19.8.11

O controlador do tempo

Teve tempo de comprar um relógio.
Comprou para ela, mas não de presente. Usava no pulso, checando o tempo que ela levaria para chegar.
Porque o tempo era engraçado. Parecia trapacear, se estendendo quando buscava seu fim, se encurtando quando tentava fazê-lo mais longo.
E era terrível viver assim, pois um homem deve controlar seu tempo.
Ela chegou atrasada, como sempre. Mas não fora de tempo.
O tempo, esse bandido, se multiplicou sob a sombra do conforto da presença dela. E o rapaz, de carona, se esqueceu de dar valor a todos os segundos.
Então ela foi embora às três da manhã daquele domingo.
Não sei quanto tempo depois, se casou com outra, pois o tempo tudo cura.
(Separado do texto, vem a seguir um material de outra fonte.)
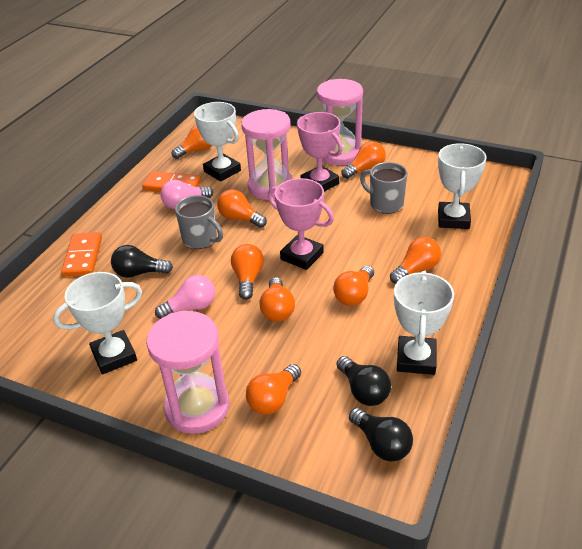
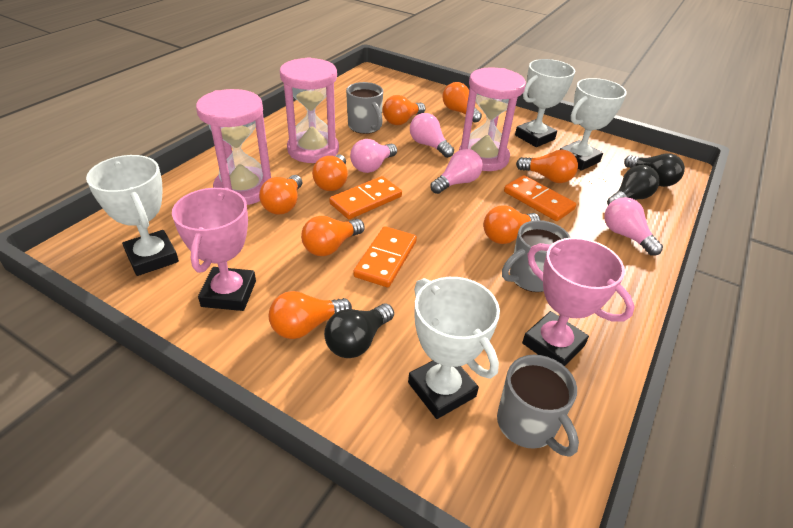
grey mug: [175,195,223,249] [360,162,407,214] = 2 -> [346,82,383,134] [497,355,579,457] [502,220,571,292] = 3
orange domino: [61,232,102,277] [142,171,201,192] = 2 -> [329,176,402,219] [353,226,417,287] [504,175,576,221] = 3
pink light bulb: [155,275,215,319] [160,180,213,209] = 2 -> [350,139,397,173] [410,113,454,158] [430,149,483,194] [604,197,663,256] = 4

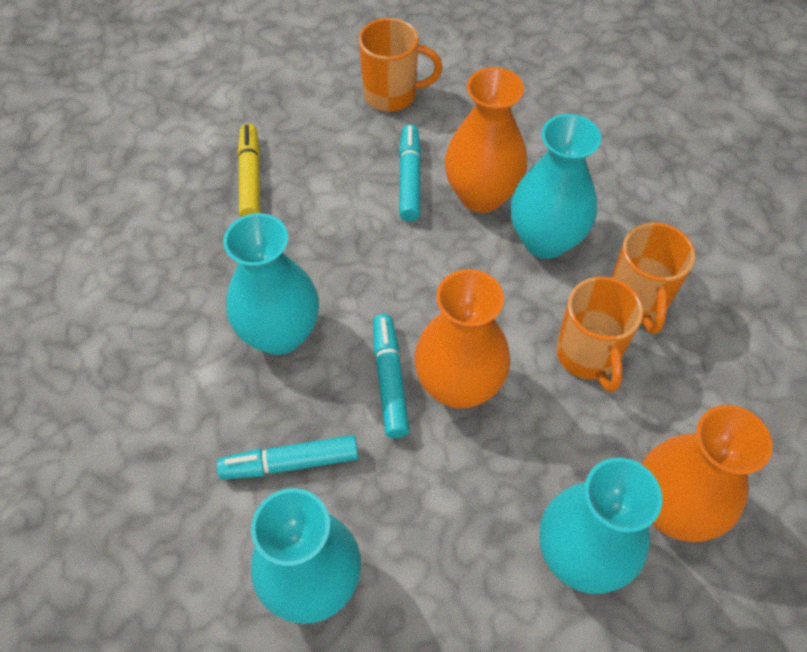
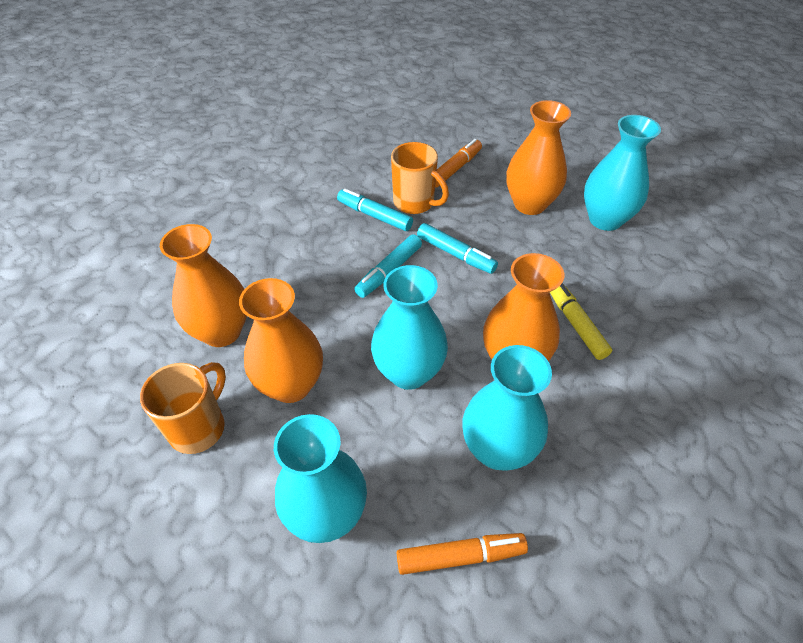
orange marker: none = 0 -> [397,533,528,575] [435,139,482,188] = 2
orange mug: [359,18,442,112] [556,276,643,392] [611,222,695,334] = 3 -> [140,362,226,454] [391,142,449,214] = 2
orange vase: [414,269,510,409] [445,67,527,213] [641,405,773,542] = 3 -> [160,224,247,347] [239,278,323,403] [483,253,564,362] [506,100,571,215] = 4

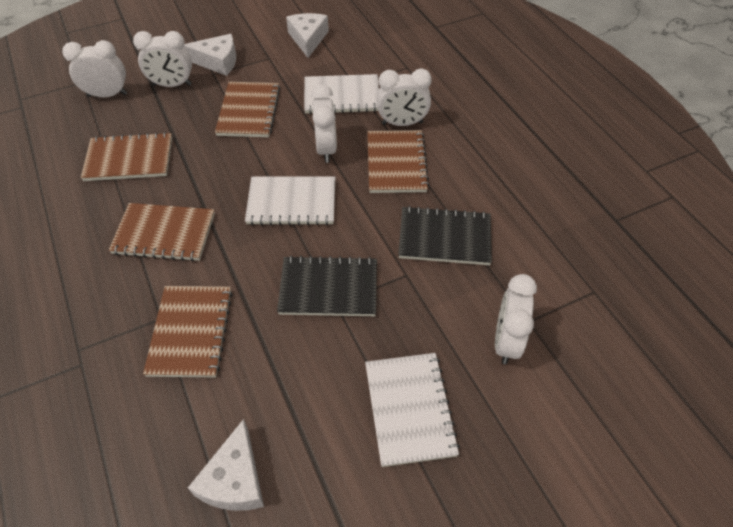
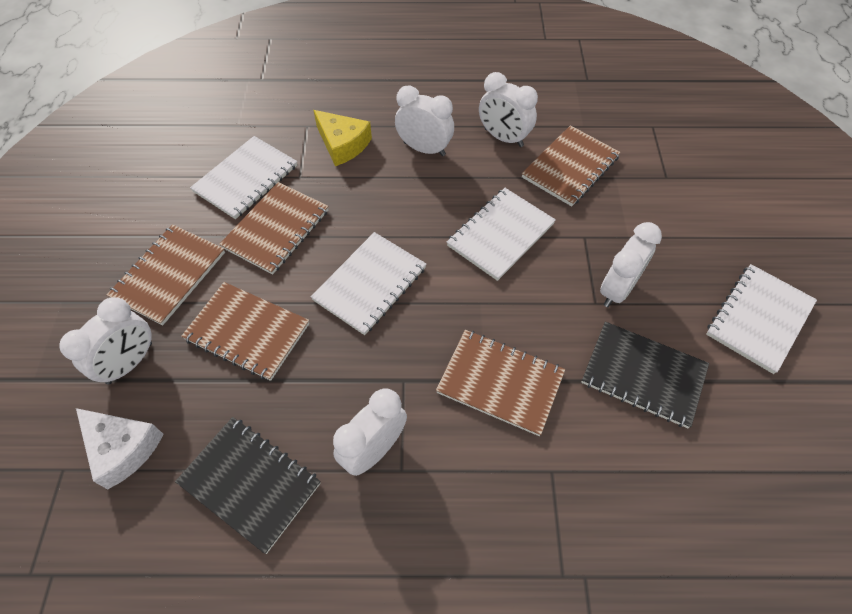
white cheese: [184,34,236,76] [188,419,264,511] [286,13,329,58] = 3 -> [76,408,164,489] = 1
white notebook: [245,176,336,226] [304,74,379,114] [365,353,460,467] = 3 -> [190,136,297,219] [311,232,426,335] [447,188,556,281] [706,264,817,374] = 4
yellow cheese: none = 0 -> [313,110,372,166] = 1

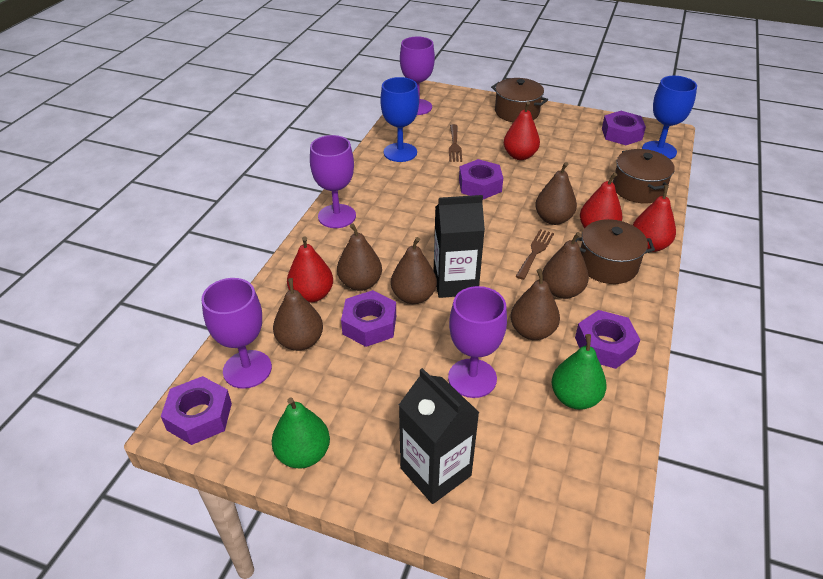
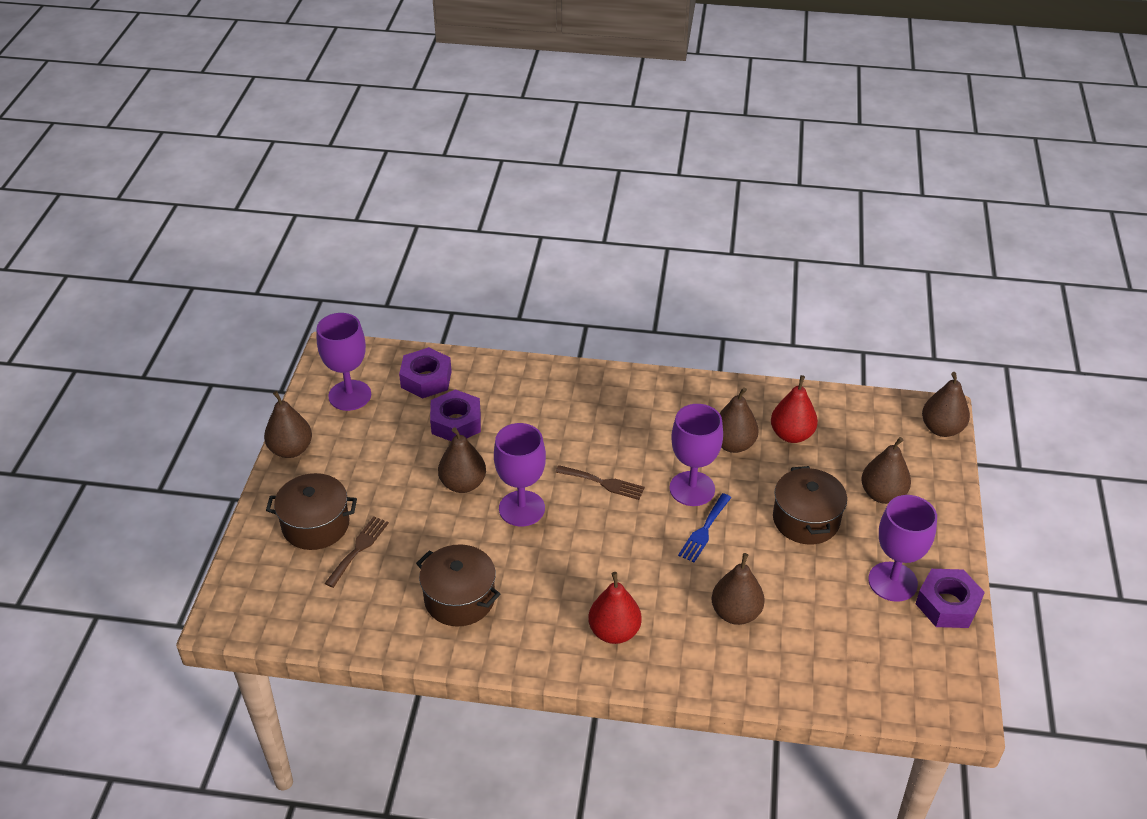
black carton: [399,368,480,504] [434,195,485,298] = 2 -> none = 0
blue fork: none = 0 -> [678,493,731,562] = 1
blue goblet: [380,77,419,162] [642,76,697,159] = 2 -> none = 0
green pear: [271,398,330,469] [552,334,606,410] = 2 -> none = 0
purple nut: [161,376,232,445] [341,290,396,347] [459,159,503,200] [575,310,640,369] [602,111,646,145] = 5 -> [399,347,452,399] [430,389,481,441] [916,569,985,628] = 3
red pear: [287,236,333,303] [504,101,540,160] [580,172,622,228] [633,185,676,252] = 4 -> [588,572,642,644] [771,375,818,443] = 2

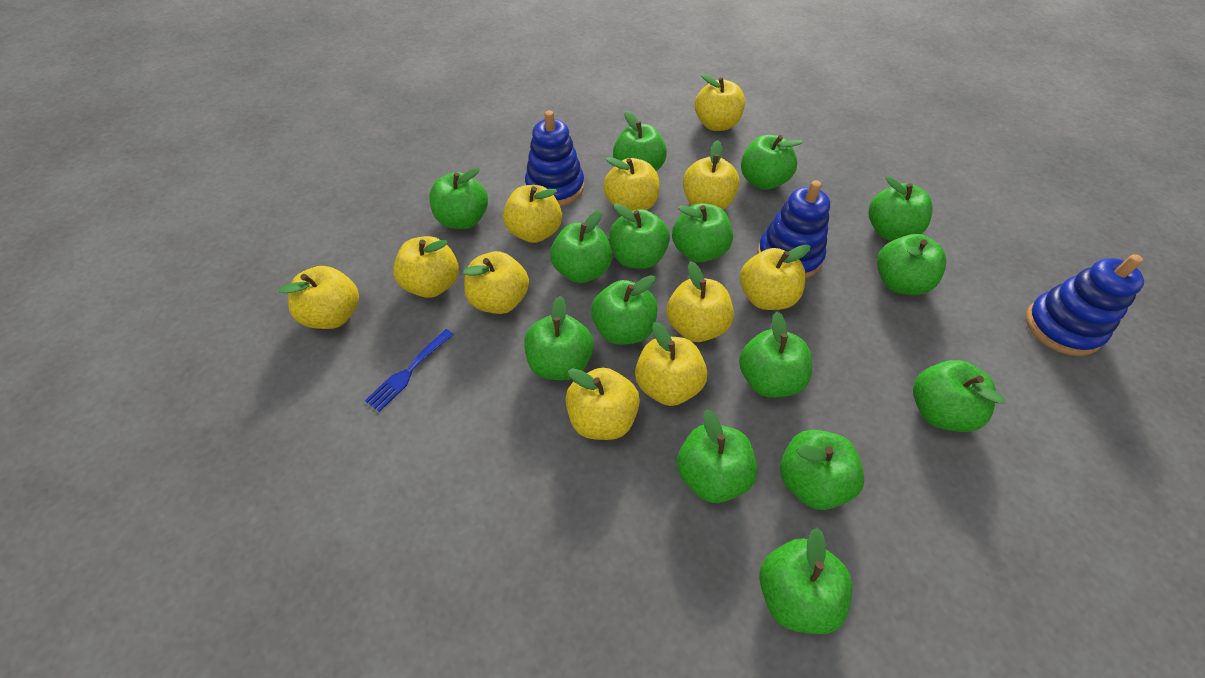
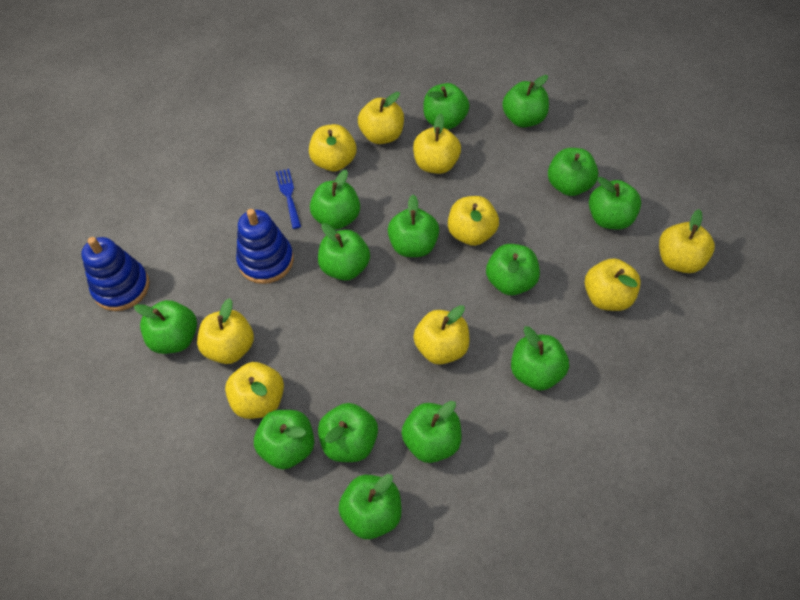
blue stacking toy: [525,110,584,206] [757,180,830,278] [1026,254,1144,356] = 3 -> [81,237,150,311] [236,209,294,284] = 2
green apple: [429,167,488,229] [524,296,594,380] [550,210,612,283] [591,275,657,345] [609,203,670,269] [613,111,667,171] [672,203,733,263] [677,409,757,503] [739,312,812,397] [741,135,803,190] [759,528,853,634] [780,430,865,510] [869,176,933,241] [877,234,946,295] [913,360,1005,432] = 15 -> [134,300,197,354] [254,410,314,469] [310,170,360,230] [318,223,370,281] [318,403,378,462] [338,474,402,539] [388,195,439,257] [401,401,462,463] [423,83,469,129] [486,244,540,295] [502,75,549,128] [511,326,569,391] [548,148,598,196] [589,177,641,230] = 14
yellow apple: [279,266,359,329] [393,236,459,298] [463,251,529,314] [503,185,562,243] [565,368,640,440] [603,157,660,211] [635,322,707,406] [666,261,734,342] [683,140,740,210] [695,74,745,131] [740,244,810,310] = 11 -> [197,298,254,364] [225,362,284,419] [309,124,357,171] [358,92,404,144] [413,113,461,174] [413,305,470,365] [448,196,499,246] [585,258,641,311] [659,209,715,273] = 9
E nunca era tarde para essas coisas.
Com o tempo, teve filhos.
O tempo os fez crescer.
Durante esse tempo, trabalhou.
Se tornou um homem de pouco tempo.
E o tempo se esticou novamente, tecendo um lar, endurecendo suas ideias e deixando seus sonhos para mais tarde.
Afinal, depois teria tempo para cuidar das coisas importantes. As urgentes são para ontem, e ele não tinha tempo.
Então, naquela terça-feira chuvosa, às quatro e vinte e cinco da tarde, saiu para comprar pães. Perdeu o tempo na hora de atravessar a rua, e o caminhoneiro, apressado, estava sem tempo para parar.
Teve tempo de pensar em toda sua vida, como dizem os filmes do tempo do bom cinema: pensou em cada ano, e em progressão, lembrou-se dos momentos. Nos momentos, o tempo se esticou pela última vez: Viu cada toque. Cada beijo. Cada não. Cada milésimo de segundo projetado na tela de suas pupilas, o instante pausado de sua respiração.
Enquanto reconheceu seu relógio esmagado sob a roda, entendeu, sem mais tempo para se arrepender:
Ele nunca teve controle, afinal, tempo não é dinheiro.

Um comentário:

  1. Meu Deus que lindo!!! Tenho medo de não enxergar mais o trinco da porta do guarda-roupas, pois lá eu coleciono os seus textos mais bonitos! E esse me fez chorar pra caramba! Own Thig... me surpreendo cada vez que venho aqui e dou de cara com sua maestria e sua pena-mestra que insiste em escrever as palavras que tocam o meu coração. Lindo!!! Beijocas da amiga que te ama.